→ **Assigned task**
Turn the material, from its very first line through the line with "mêmes, au point", into a numbered list with one line per item. Leave out any blank lines.

→ **Source material**
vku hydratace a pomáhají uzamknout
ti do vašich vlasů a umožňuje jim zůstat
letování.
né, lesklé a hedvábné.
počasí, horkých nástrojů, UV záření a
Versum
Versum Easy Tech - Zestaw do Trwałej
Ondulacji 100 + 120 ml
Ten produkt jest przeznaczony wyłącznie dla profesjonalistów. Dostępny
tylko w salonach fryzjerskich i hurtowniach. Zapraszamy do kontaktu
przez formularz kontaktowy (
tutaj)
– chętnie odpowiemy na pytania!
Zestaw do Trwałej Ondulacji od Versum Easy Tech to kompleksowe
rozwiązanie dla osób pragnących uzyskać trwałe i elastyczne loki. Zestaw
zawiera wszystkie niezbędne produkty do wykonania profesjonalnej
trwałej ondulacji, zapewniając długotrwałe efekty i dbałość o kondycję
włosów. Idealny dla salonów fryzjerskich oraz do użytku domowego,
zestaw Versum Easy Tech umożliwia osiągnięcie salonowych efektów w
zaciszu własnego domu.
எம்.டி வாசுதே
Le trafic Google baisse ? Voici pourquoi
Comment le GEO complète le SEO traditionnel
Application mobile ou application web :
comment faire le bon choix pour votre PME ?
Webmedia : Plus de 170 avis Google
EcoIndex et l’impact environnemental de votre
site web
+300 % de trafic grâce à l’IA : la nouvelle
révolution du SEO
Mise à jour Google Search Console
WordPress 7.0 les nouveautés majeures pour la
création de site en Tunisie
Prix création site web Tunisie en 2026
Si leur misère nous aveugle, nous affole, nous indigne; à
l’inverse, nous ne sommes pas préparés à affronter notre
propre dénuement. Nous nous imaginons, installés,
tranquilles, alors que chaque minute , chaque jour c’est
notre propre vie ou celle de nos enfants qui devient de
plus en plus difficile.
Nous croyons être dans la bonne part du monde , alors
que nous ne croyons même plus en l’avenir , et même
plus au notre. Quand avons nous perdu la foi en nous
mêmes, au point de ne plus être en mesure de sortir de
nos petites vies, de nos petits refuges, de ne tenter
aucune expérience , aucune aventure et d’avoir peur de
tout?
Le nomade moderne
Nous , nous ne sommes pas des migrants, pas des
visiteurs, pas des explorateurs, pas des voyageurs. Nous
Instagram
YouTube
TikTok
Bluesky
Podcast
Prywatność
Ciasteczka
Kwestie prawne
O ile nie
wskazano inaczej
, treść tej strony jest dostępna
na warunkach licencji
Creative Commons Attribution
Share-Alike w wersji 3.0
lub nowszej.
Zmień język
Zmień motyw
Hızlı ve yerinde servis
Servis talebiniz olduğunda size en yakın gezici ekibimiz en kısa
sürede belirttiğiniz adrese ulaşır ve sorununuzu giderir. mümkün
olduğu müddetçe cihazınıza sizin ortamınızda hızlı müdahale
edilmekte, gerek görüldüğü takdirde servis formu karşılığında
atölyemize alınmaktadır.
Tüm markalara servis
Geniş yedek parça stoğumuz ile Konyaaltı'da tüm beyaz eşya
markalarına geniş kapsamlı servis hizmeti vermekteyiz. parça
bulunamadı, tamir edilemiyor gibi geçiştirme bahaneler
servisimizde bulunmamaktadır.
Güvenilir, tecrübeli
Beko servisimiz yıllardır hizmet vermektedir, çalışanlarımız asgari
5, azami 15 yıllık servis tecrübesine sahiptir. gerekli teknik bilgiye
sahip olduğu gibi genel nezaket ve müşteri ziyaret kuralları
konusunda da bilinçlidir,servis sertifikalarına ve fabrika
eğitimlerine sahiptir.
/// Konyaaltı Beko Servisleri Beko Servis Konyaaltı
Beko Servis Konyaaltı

→ **Solution to this exercise**
1. vku hydratace a pomáhají uzamknout
2. ti do vašich vlasů a umožňuje jim zůstat
3. letování.
4. né, lesklé a hedvábné.
5. počasí, horkých nástrojů, UV záření a
6. Versum
7. Versum Easy Tech - Zestaw do Trwałej
8. Ondulacji 100 + 120 ml
9. Ten produkt jest przeznaczony wyłącznie dla profesjonalistów. Dostępny
10. tylko w salonach fryzjerskich i hurtowniach. Zapraszamy do kontaktu
11. przez formularz kontaktowy (
12. tutaj)
13. – chętnie odpowiemy na pytania!
14. Zestaw do Trwałej Ondulacji od Versum Easy Tech to kompleksowe
15. rozwiązanie dla osób pragnących uzyskać trwałe i elastyczne loki. Zestaw
16. zawiera wszystkie niezbędne produkty do wykonania profesjonalnej
17. trwałej ondulacji, zapewniając długotrwałe efekty i dbałość o kondycję
18. włosów. Idealny dla salonów fryzjerskich oraz do użytku domowego,
19. zestaw Versum Easy Tech umożliwia osiągnięcie salonowych efektów w
20. zaciszu własnego domu.
21. எம்.டி வாசுதே
22. Le trafic Google baisse ? Voici pourquoi
23. Comment le GEO complète le SEO traditionnel
24. Application mobile ou application web :
25. comment faire le bon choix pour votre PME ?
26. Webmedia : Plus de 170 avis Google
27. EcoIndex et l’impact environnemental de votre
28. site web
29. +300 % de trafic grâce à l’IA : la nouvelle
30. révolution du SEO
31. Mise à jour Google Search Console
32. WordPress 7.0 les nouveautés majeures pour la
33. création de site en Tunisie
34. Prix création site web Tunisie en 2026
35. Si leur misère nous aveugle, nous affole, nous indigne; à
36. l’inverse, nous ne sommes pas préparés à affronter notre
37. propre dénuement. Nous nous imaginons, installés,
38. tranquilles, alors que chaque minute , chaque jour c’est
39. notre propre vie ou celle de nos enfants qui devient de
40. plus en plus difficile.
41. Nous croyons être dans la bonne part du monde , alors
42. que nous ne croyons même plus en l’avenir , et même
43. plus au notre. Quand avons nous perdu la foi en nous
44. mêmes, au point de ne plus être en mesure de sortir de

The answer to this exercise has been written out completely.